A year with my gelding, I've had him 15 months now ! My Connie gelding, honestly about 1 month- he's a very easy going friendly chap and never makes anything difficult. I don't think I've ever properly bonded with my mare after 6 years even though I love her to bits and we manage to get on ok , we just don't gel as she's stubborn and so am I !
 
I got my first horse last July and I knew 'to take it easy and not rush things'. Everyone said it will take a year at least to get that relationship. Ten months in, the day I really knew I had that 'bond' was the day I knew he had to be pts. I walked into the yard and saw him standing there, not himself, that look in his eye was not there, and he didn't move to come and greet me. He had acute grass sickness and that was that. The connection I had at that moment will never leave me as indeed Archie never leaves me. But, he taught me that sharing my life with a horse is such a privilege that I have a new lad. I've had him 5 weeks and am doing more with him, feel more confident and learning more about him than I did at this point with first boy. Each horse/relationship is going to be different. There's no set time and one day, you'll just know and from that moment in time, it will never leave you regardless of whether they are physically with you or not. Good luck and enjoy getting to know each other as it will last a lifetime once reached.
 
Worldiscomplete i both cried and smiled at your post. What you found in archie is the bond the love the understanding and i cried for you but you have "discovered"so muchand your words are so true .We are priviledged and from that we discover new relationships with horses. thank you for sharing thank you for making me realise i need another "baby" in my life. not Baby but another to enjoy love teach and feel alive again. x
 
With my big horse, I had him for 4 months and things where rapidly going downhill, we didn't trust each other ridden wise and I thought it was best he went to someone more experienced, so he went to a competition rider and they have formed a great partnership. He was the sweetest horse to handle but just wasn't for me.
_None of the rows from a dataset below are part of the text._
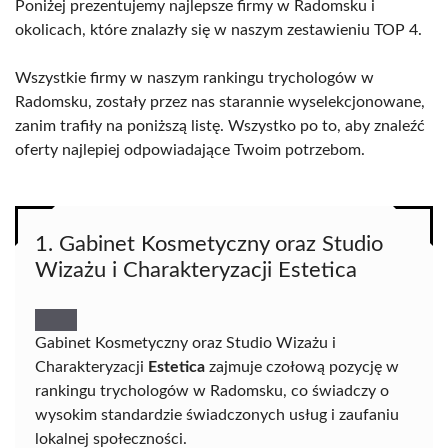
Poniżej prezentujemy najlepsze firmy w Radomsku i
okolicach, które znalazły się w naszym zestawieniu TOP 4.
Wszystkie firmy w naszym rankingu trychologów w
Radomsku, zostały przez nas starannie wyselekcjonowane,
zanim trafiły na poniższą listę. Wszystko po to, aby znaleźć
oferty najlepiej odpowiadające Twoim potrzebom.
1. Gabinet Kosmetyczny oraz Studio
Wizażu i Charakteryzacji Estetica
Gabinet Kosmetyczny oraz Studio Wizażu i
Charakteryzacji
Estetica
zajmuje czołową pozycję w
rankingu trychologów w Radomsku, co świadczy o
wysokim standardzie świadczonych usług i zaufaniu
lokalnej społeczności.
My little one I will have had a year in December, and only really in these last couple of months have we finally fully formed a relationship. The first 6 months/winter I had him he really tested me both on the ground and ridden. At some points I was so close to giving up but I'm glad I stuck with it as he is a fantastic little horse.
 
Around a year, year and a half to start to feel like we were gelling together, but didn't properly "click" until about year 3. When box rested for 8 months, that really helped things.